By Emil Danielyan
The International Monetary Fund said on Wednesday that Armenia continues to meet most of its IMF-approved economic targets and is likely to be rewarded with more loans from the powerful Washington-based institution.
The fund’s Yerevan office said in a statement that the Armenian authorities and a visiting IMF mission have “reached understandings” paving the way for the release of the fourth $13 million tranche of the IMF’s $91 million Poverty Reduction and Growth Facility (PRGF), a three-year loan program aimed at boosting the country’s macroeconomic stability.
“Understandings were reached on most policies for the next review, though further discussions on energy sector measures will be conducted this week,” the statement said. “The review could be considered by the Fund's Executive Board after final understandings are reached on those measures.”

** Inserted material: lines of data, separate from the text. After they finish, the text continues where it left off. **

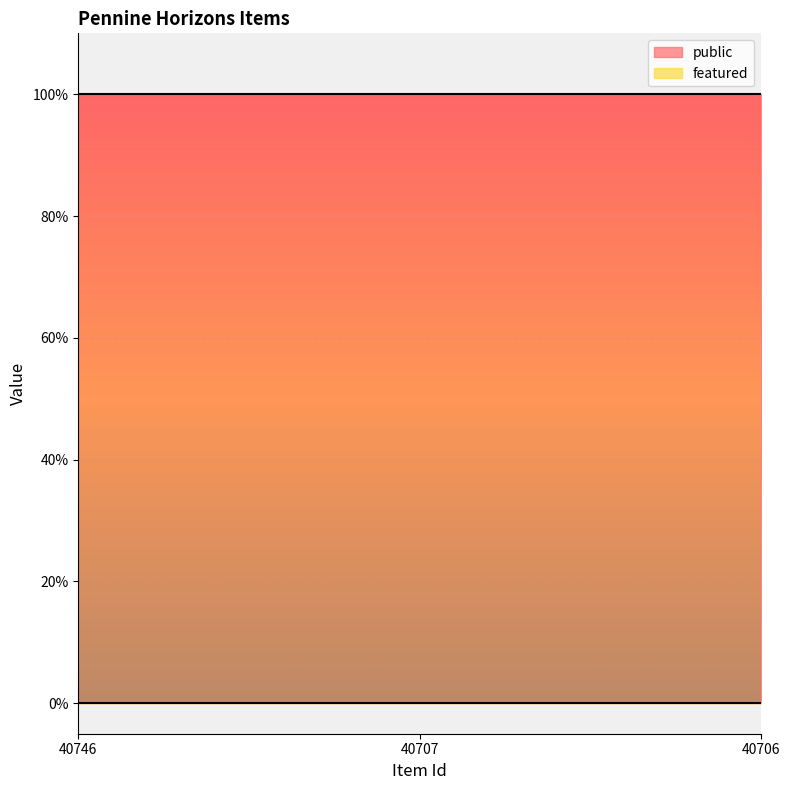

The featured series shows 0 at 40746. True or false?

True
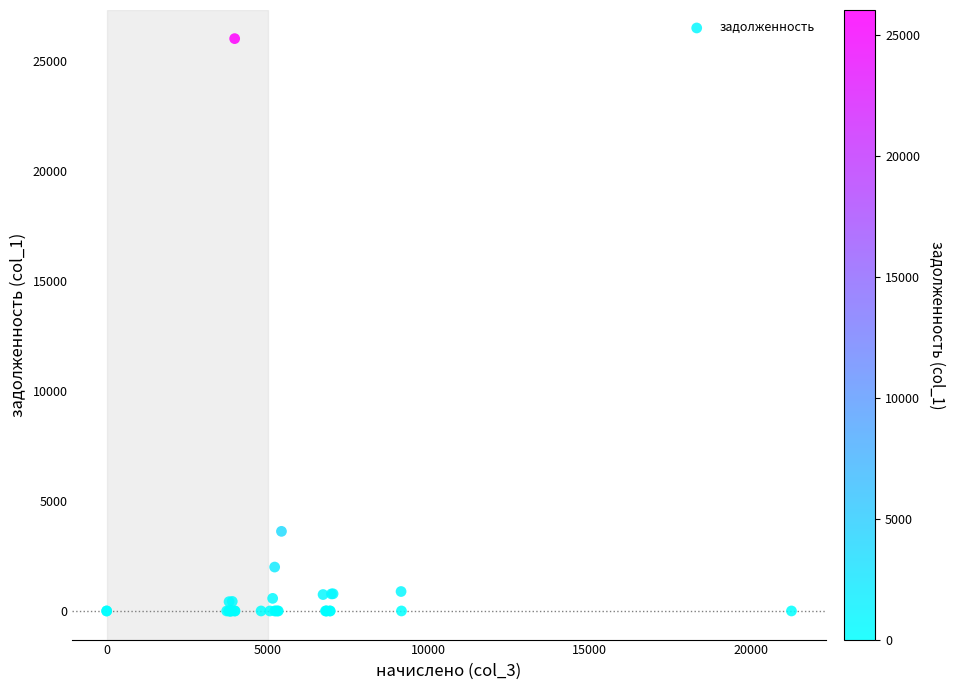

What Y value in the scatter plot is closest to 13006?

3618.4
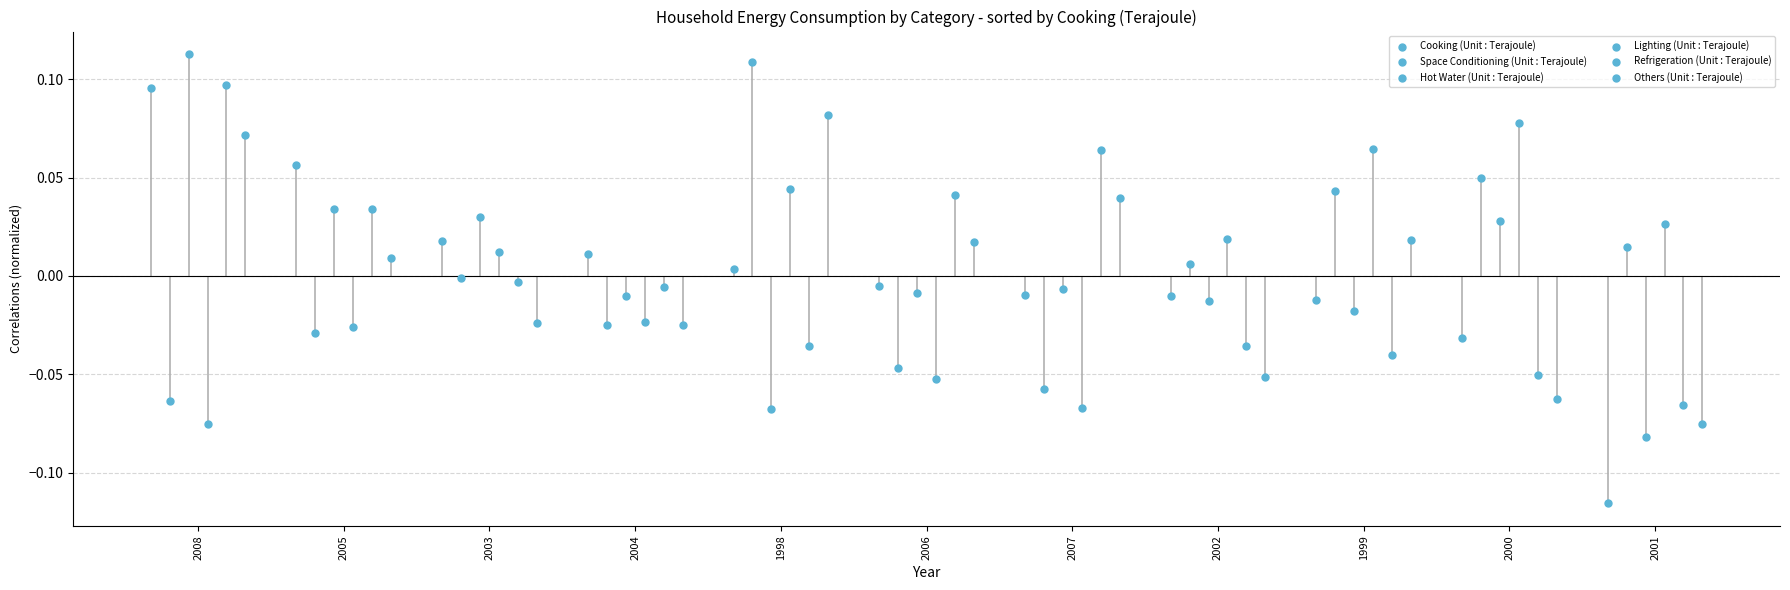

Is the value of Lighting (Unit : Terajoule) at 2008 greater than the value of Hot Water (Unit : Terajoule) at 2004?

No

The IMF gave no possible dates for the funds’ disbursement, saying only that Yerevan’s macroeconomic policies are largely in line with its recommendations. “The strong economic performance of the Armenian economy continued in 2002, with real GDP growing at 12.9 percent, the 12-month rate of inflation at 2 percent, a comfortable level of foreign exchange reserves, and a narrowing of the fiscal and current account deficits,” its statement said. “Other important achievements include the higher level of tax collection during the second half of 2002, the rapid clearance of domestic expenditure arrears, and the steady implementation of measures under the program.”
The PRGF program was launched in May 2001. Armenia has already obtained three PRGF installments totaling $46 million. The low-interest funds are channeled into the foreign exchange reserves of the Armenian Central Bank.
The IMF noted that the “understandings” on the next tranche primarily concern the Armenian government’s taxation methods, budgetary planning and its regulation of the banking sector. Armenia’s loss-making energy sector appears to remain its chief concern, with the IMF statement urging the authorities to “improve the transparency of the operations of state-owned companies in the energy sector, control their large debts, and improve their efficiency and accountability.”